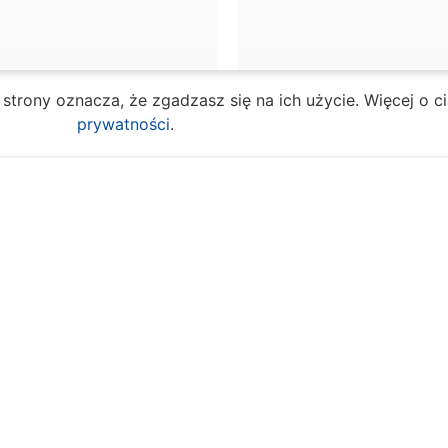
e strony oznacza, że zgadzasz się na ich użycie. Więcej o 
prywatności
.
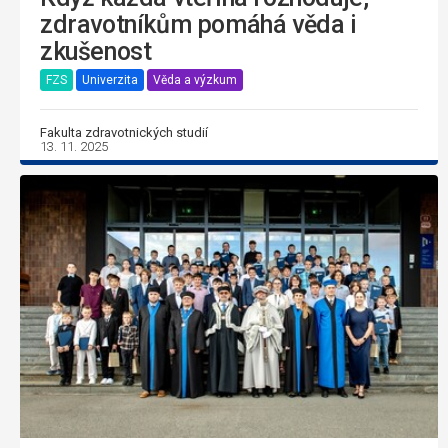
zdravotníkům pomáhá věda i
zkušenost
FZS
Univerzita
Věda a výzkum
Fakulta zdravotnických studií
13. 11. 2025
|---|
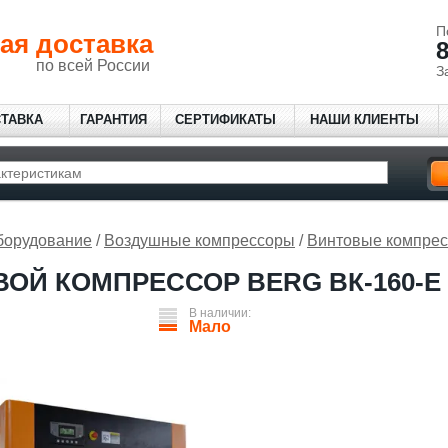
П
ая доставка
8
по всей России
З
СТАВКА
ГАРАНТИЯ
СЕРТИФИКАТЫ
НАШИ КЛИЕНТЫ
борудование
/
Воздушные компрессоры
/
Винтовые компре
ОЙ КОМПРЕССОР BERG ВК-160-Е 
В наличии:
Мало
|---|
Problem statement
Reproduce verbatim the stretch from the line containing "zdravotníkům pomáhá věda i" through the line containing "13. 11. 2025", including both of those lines.

Exercise answer
zdravotníkům pomáhá věda i
zkušenost
FZS
Univerzita
Věda a výzkum
Fakulta zdravotnických studií
13. 11. 2025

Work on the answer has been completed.